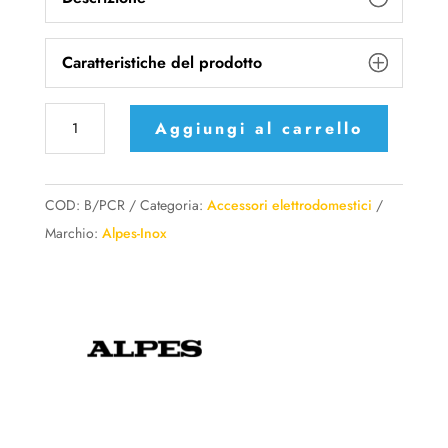
Caratteristiche del prodotto
B/PCR
Aggiungi al carrello
Alpes
Inox
Piastra
COD:
B/PCR
Categoria:
Accessori elettrodomestici
cottura
Marchio:
Alpes-Inox
rigata
con
raccogli
sugo
e
triplo
fondo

----

Starting at the line that contains "Accessori elettrodomestici", restate word for word every line through the last one in the records above. Return nothing else.

> **Task solution**
Accessori elettrodomestici
cottura
Marchio:
Alpes-Inox
rigata
con
raccogli
sugo
e
triplo
fondo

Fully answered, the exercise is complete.